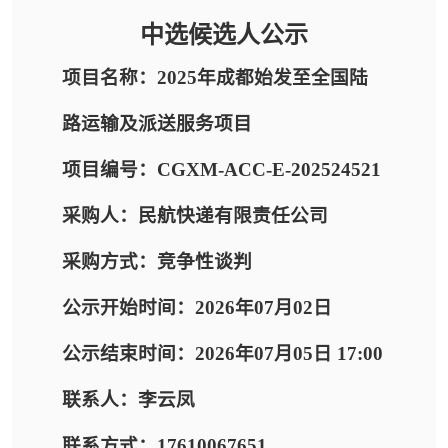
中选候选人公示
项目名称：2025年成都始发至全国陆
路运输及派送服务项目
项目编号：CGXM-ACC-E-202524521
采购人：民航快递有限责任公司
采购方式：竞争性谈判
公示开始时间：2026年07月02日
公示结束时间：2026年07月05日 17:00
联系人：李云凤
联系方式：17610067651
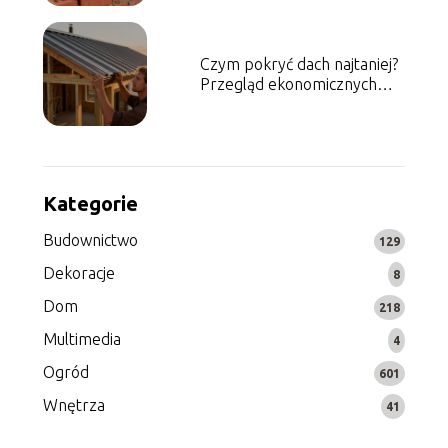
Czym pokryć dach najtaniej?
Przegląd ekonomicznych
rozwiązań
Kategorie
Budownictwo
129
Dekoracje
8
Dom
218
Multimedia
4
Ogród
601
Wnętrza
41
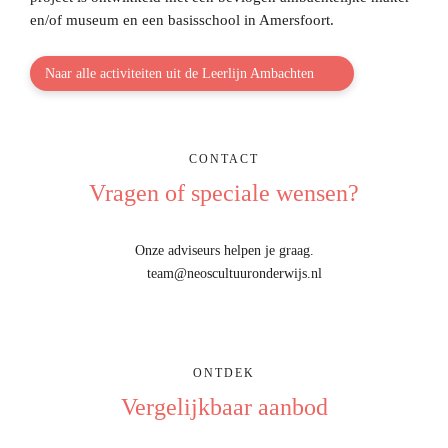
en/of museum en een basisschool in Amersfoort.
Naar alle activiteiten uit de Leerlijn Ambachten
CONTACT
Vragen of speciale wensen?
Onze adviseurs helpen je graag.
team@neoscultuuronderwijs.nl
ONTDEK
Vergelijkbaar aanbod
####
* _Task statement_
Quote the lines starting at the line that contains "en/of museum en" and continuing through the end of the records, reproducing them exactly.

* _Task response_
en/of museum en een basisschool in Amersfoort.
Naar alle activiteiten uit de Leerlijn Ambachten
CONTACT
Vragen of speciale wensen?
Onze adviseurs helpen je graag.
team@neoscultuuronderwijs.nl
ONTDEK
Vergelijkbaar aanbod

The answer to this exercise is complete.